Sadly, we also had 3 Iranian IBMers on the course, who were continually distracted as the Shah's regime was falling to pieces back home, concerned about their families, jobs and futures; for good reason - there has not been an IBM Iran for the last 23 years. I've often wondered what became of them - there was one very chic lady, I can't imagine her in a chador. No email in those days, except for very technical guys who could hack VM/CMS to do very primitive messaging, but this was a sales group, so we haven't kept in touch, as a similar group might do these days.
Also during the same eventful two weeks, the first Pope John Paul was elected, and almost immediately passed away, and the conclave which elected John Paul II took place.
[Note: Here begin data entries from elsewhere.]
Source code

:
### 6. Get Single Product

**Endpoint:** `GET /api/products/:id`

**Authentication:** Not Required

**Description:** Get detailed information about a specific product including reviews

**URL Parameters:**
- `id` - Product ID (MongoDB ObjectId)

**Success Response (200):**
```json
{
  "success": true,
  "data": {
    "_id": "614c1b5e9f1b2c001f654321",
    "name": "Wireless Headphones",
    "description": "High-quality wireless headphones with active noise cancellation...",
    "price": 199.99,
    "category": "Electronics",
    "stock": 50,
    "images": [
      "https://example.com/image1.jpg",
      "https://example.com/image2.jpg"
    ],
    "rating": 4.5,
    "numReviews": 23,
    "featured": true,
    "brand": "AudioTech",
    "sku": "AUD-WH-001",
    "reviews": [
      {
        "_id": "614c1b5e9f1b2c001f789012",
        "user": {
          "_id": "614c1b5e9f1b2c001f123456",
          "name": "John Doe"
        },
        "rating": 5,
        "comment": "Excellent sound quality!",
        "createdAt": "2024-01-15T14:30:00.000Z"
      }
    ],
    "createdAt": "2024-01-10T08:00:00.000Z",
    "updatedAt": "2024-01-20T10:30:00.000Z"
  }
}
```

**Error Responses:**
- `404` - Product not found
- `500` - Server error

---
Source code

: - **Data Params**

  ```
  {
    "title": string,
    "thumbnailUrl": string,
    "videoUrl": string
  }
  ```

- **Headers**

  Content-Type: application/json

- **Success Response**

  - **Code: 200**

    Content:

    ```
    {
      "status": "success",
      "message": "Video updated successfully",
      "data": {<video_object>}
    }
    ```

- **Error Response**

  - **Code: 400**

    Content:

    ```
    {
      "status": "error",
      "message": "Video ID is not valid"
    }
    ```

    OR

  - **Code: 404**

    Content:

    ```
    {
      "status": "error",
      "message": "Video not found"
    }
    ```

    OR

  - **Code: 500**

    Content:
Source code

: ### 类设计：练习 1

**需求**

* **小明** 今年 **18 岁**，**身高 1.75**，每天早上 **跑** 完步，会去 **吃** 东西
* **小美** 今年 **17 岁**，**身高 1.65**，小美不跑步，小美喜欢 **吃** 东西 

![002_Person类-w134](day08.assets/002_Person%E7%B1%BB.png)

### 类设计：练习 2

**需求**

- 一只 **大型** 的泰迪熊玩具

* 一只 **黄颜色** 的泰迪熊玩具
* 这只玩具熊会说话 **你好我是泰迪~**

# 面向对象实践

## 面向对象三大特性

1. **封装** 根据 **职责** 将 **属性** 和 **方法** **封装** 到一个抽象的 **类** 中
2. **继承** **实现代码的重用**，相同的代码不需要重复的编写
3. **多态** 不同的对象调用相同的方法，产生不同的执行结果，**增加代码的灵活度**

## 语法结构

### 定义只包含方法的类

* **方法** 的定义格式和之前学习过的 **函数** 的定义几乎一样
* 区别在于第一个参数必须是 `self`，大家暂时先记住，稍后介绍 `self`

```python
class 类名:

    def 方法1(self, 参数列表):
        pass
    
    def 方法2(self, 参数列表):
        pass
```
He's still there too, although I guess it won't be long before we're all watching for white smoke from the chimney above the Vatican - this time live on CNN with Christiane Amanpour reporting. In those days we followed it in the daily papers.
On the business side, we got the first tantalising hints about the IBM PC (a couple of the class and faculty owned TRS 80's or Apple II's), and we spent a couple of days working through a forecasting exercise conducted by the IBM user group SHARE: sketching out future IT developments between 1974 and 2000. Pretty accurate all round (Year 2000 problem discussed for the first time - if only people had fixed it then, but the consensus was that those systems would have been replaced by 2000); most of the class thought it was way too extreme, but in hindsight, the forecast was conservative.
Everyone knew about Moore's Law, of course, although some were sceptical about how long it would continue, but in a mainframe-centric world, before the PC, before Ethernet, while the Arpanet was still very immature and restricted to research/government; IBM was full-bore developing SNA for large customers; DEC, Data General and HP were just beginning to flex their mini-computing muscles; IBM still had to introduce the 4300, System 34/36/38, 8100 DDP system and the 3080 Series mainframes (all within the following 12 months): what did we or anyone else know about the future then?
I still have that SHARE 1974-2000 document, and re-read it while packing up our house in Cape Town last year - actually a good forecast (maybe the real test of a good forecast is that people have difficulty believing it).
On the social side, we had a spontaneous evening outing, all the way to Amsterdam - eight of us piling into the cars of two Dutch colleagues, who drove us across two countries to show us their favourite Sherry Bodega off the Leydse Plein (that IBM anti-alcohol policy having its predictable effect again). We had a fantastic time, met some amazing Amsterdam women, arriving back at La Hulpe bleary-eyed at 6.30am to try and sober up for the days' classes.
Another Saturday evening, one of the La Hulpe secretaries obligingly arranged about half a dozen blind dates selected from English nurses or EEC staff in Brussels, and we had a fabulous evening in the then-happening disco "Roosevelt 8" (that was also the address), dancing frantically to the BeeGee's, Donna Summer and Barry Manilow's "Copacabana" (Her name was Lola, she was a dancer etc). Hey, this was 1978, remember?
All of those memories triggered by Jimmy Carter getting the Nobel Peace Prize - but why not? Those were an incredibly busy few weeks, in the Autumn forests of southern Belgium, at a fulcrum point in the political and technical history of the last quarter century.